Copy the material below verbatim, leaving out the pictures.
(Data under study Opens)
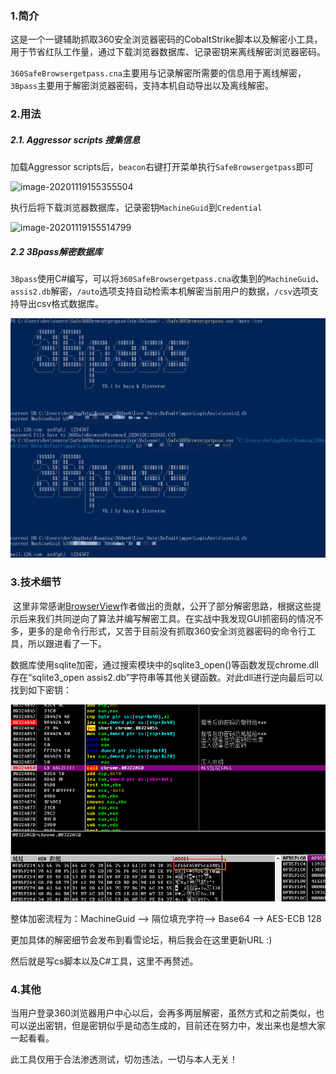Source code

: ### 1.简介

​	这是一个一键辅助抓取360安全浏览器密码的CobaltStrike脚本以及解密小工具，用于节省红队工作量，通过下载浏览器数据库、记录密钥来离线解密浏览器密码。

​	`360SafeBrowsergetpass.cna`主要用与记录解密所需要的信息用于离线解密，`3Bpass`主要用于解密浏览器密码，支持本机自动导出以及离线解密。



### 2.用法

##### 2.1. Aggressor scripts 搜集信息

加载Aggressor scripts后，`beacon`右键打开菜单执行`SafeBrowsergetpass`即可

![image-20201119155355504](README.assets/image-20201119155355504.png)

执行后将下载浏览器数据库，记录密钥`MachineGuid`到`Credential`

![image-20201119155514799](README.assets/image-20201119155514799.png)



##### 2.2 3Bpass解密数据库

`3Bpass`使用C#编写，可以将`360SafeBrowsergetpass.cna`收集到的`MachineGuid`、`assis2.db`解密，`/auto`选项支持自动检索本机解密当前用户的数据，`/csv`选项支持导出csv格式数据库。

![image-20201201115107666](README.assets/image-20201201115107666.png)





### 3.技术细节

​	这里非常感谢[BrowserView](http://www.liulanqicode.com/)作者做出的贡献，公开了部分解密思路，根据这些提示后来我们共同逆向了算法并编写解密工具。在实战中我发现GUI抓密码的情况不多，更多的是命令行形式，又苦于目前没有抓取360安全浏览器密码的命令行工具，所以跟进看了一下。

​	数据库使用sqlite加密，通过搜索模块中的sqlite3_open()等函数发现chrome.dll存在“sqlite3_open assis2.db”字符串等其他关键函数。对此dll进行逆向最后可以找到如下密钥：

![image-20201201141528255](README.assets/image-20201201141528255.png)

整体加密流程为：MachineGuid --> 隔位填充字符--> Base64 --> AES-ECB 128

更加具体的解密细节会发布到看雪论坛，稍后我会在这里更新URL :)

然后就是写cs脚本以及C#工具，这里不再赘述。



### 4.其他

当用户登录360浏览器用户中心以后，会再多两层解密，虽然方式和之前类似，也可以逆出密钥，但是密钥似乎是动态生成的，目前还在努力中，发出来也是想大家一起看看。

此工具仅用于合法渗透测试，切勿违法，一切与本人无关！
(Data under study Closes)
• [Result]:
Source code

: ### 1.简介

​	这是一个一键辅助抓取360安全浏览器密码的CobaltStrike脚本以及解密小工具，用于节省红队工作量，通过下载浏览器数据库、记录密钥来离线解密浏览器密码。

​	`360SafeBrowsergetpass.cna`主要用与记录解密所需要的信息用于离线解密，`3Bpass`主要用于解密浏览器密码，支持本机自动导出以及离线解密。



### 2.用法

##### 2.1. Aggressor scripts 搜集信息

加载Aggressor scripts后，`beacon`右键打开菜单执行`SafeBrowsergetpass`即可

![image-20201119155355504](README.assets/image-20201119155355504.png)

执行后将下载浏览器数据库，记录密钥`MachineGuid`到`Credential`

![image-20201119155514799](README.assets/image-20201119155514799.png)



##### 2.2 3Bpass解密数据库

`3Bpass`使用C#编写，可以将`360SafeBrowsergetpass.cna`收集到的`MachineGuid`、`assis2.db`解密，`/auto`选项支持自动检索本机解密当前用户的数据，`/csv`选项支持导出csv格式数据库。

![image-20201201115107666](README.assets/image-20201201115107666.png)





### 3.技术细节

​	这里非常感谢[BrowserView](http://www.liulanqicode.com/)作者做出的贡献，公开了部分解密思路，根据这些提示后来我们共同逆向了算法并编写解密工具。在实战中我发现GUI抓密码的情况不多，更多的是命令行形式，又苦于目前没有抓取360安全浏览器密码的命令行工具，所以跟进看了一下。

​	数据库使用sqlite加密，通过搜索模块中的sqlite3_open()等函数发现chrome.dll存在“sqlite3_open assis2.db”字符串等其他关键函数。对此dll进行逆向最后可以找到如下密钥：

![image-20201201141528255](README.assets/image-20201201141528255.png)

整体加密流程为：MachineGuid --> 隔位填充字符--> Base64 --> AES-ECB 128

更加具体的解密细节会发布到看雪论坛，稍后我会在这里更新URL :)

然后就是写cs脚本以及C#工具，这里不再赘述。



### 4.其他

当用户登录360浏览器用户中心以后，会再多两层解密，虽然方式和之前类似，也可以逆出密钥，但是密钥似乎是动态生成的，目前还在努力中，发出来也是想大家一起看看。

此工具仅用于合法渗透测试，切勿违法，一切与本人无关！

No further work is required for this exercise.